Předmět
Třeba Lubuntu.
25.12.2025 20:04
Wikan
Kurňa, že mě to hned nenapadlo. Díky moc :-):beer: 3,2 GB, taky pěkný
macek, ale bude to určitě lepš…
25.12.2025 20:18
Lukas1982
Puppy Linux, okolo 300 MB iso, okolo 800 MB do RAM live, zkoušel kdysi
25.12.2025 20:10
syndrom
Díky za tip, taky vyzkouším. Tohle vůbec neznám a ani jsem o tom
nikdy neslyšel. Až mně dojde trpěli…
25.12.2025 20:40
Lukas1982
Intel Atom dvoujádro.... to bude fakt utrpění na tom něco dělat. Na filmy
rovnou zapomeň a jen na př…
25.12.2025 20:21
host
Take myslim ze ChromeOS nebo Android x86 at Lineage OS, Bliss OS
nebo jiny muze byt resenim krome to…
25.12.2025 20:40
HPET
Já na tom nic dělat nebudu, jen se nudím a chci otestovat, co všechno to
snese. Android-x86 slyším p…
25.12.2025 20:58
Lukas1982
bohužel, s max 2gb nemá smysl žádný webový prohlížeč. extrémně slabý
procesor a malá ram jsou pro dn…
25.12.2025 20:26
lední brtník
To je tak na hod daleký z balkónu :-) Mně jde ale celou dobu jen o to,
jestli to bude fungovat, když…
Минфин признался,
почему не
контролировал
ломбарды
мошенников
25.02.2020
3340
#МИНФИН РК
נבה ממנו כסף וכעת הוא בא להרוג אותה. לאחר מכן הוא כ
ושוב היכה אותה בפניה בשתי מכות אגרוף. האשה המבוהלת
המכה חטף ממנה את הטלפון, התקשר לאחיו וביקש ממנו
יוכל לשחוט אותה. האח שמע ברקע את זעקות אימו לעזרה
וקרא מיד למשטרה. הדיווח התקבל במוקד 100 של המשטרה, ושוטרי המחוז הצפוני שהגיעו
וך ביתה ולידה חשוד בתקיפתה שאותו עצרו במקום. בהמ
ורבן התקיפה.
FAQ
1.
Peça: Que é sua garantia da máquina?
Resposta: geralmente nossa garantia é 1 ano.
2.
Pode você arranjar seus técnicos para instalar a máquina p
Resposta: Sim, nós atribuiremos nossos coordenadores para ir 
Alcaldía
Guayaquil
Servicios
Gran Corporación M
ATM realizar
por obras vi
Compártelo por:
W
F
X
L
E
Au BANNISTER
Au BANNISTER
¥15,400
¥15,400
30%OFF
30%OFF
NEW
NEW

- - - - -

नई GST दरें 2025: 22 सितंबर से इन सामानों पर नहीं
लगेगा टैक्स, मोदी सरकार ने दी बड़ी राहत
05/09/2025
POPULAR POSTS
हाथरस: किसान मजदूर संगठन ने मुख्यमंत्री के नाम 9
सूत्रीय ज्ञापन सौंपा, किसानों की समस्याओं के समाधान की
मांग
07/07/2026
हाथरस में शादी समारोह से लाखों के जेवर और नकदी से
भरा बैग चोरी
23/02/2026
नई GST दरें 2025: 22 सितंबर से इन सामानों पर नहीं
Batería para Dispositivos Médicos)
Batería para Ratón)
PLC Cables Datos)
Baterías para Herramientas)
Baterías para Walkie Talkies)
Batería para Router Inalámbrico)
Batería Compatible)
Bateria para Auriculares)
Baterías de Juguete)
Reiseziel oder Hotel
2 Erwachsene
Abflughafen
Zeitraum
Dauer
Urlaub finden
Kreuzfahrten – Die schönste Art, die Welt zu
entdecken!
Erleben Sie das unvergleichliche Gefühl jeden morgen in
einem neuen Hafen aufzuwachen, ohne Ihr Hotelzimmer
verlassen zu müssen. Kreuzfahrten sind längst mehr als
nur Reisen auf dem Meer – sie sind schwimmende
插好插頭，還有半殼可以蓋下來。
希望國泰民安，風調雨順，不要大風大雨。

- - - - -

### ASSIGNMENT
How many lines of the material above contain the string "אותה"? Reply with the number alone.

### ANSWER TO THIS TASK
3